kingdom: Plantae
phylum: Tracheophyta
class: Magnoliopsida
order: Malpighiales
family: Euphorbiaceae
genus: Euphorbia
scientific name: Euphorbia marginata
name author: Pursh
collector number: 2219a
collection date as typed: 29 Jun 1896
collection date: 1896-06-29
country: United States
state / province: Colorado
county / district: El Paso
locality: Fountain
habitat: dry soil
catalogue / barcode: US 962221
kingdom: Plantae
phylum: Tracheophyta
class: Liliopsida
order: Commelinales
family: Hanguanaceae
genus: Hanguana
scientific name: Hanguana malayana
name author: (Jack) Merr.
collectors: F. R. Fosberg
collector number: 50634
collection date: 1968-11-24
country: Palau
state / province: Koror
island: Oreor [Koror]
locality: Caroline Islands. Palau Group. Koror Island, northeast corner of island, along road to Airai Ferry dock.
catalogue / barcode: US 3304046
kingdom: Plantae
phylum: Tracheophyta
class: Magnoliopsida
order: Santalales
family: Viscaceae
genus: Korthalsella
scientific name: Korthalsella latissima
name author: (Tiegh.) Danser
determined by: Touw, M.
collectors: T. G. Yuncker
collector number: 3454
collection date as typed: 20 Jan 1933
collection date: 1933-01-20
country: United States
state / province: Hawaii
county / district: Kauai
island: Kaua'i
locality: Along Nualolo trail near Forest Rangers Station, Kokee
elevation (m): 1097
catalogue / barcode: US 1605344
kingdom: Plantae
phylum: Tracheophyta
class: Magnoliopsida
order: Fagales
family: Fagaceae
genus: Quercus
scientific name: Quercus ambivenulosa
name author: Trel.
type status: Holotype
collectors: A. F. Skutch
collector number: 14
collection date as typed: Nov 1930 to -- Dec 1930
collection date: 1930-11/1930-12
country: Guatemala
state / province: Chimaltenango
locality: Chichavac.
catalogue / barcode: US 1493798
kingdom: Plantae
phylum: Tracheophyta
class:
· · · · ·
Render the entries above as a Markdown table with the columns Row and Line, giving each line its own numbered row and omitting blank lines. Start at the first line of the entries and end at the line containing "scientific name: Hanguana malayana", including both.

— COMPLETED TASK —
| Row | Line |
|---|---|
| 1 | kingdom: Plantae |
| 2 | phylum: Tracheophyta |
| 3 | class: Magnoliopsida |
| 4 | order: Malpighiales |
| 5 | family: Euphorbiaceae |
| 6 | genus: Euphorbia |
| 7 | scientific name: Euphorbia marginata |
| 8 | name author: Pursh |
| 9 | collector number: 2219a |
| 10 | collection date as typed: 29 Jun 1896 |
| 11 | collection date: 1896-06-29 |
| 12 | country: United States |
| 13 | state / province: Colorado |
| 14 | county / district: El Paso |
| 15 | locality: Fountain |
| 16 | habitat: dry soil |
| 17 | catalogue / barcode: US 962221 |
| 18 | kingdom: Plantae |
| 19 | phylum: Tracheophyta |
| 20 | class: Liliopsida |
| 21 | order: Commelinales |
| 22 | family: Hanguanaceae |
| 23 | genus: Hanguana |
| 24 | scientific name: Hanguana malayana |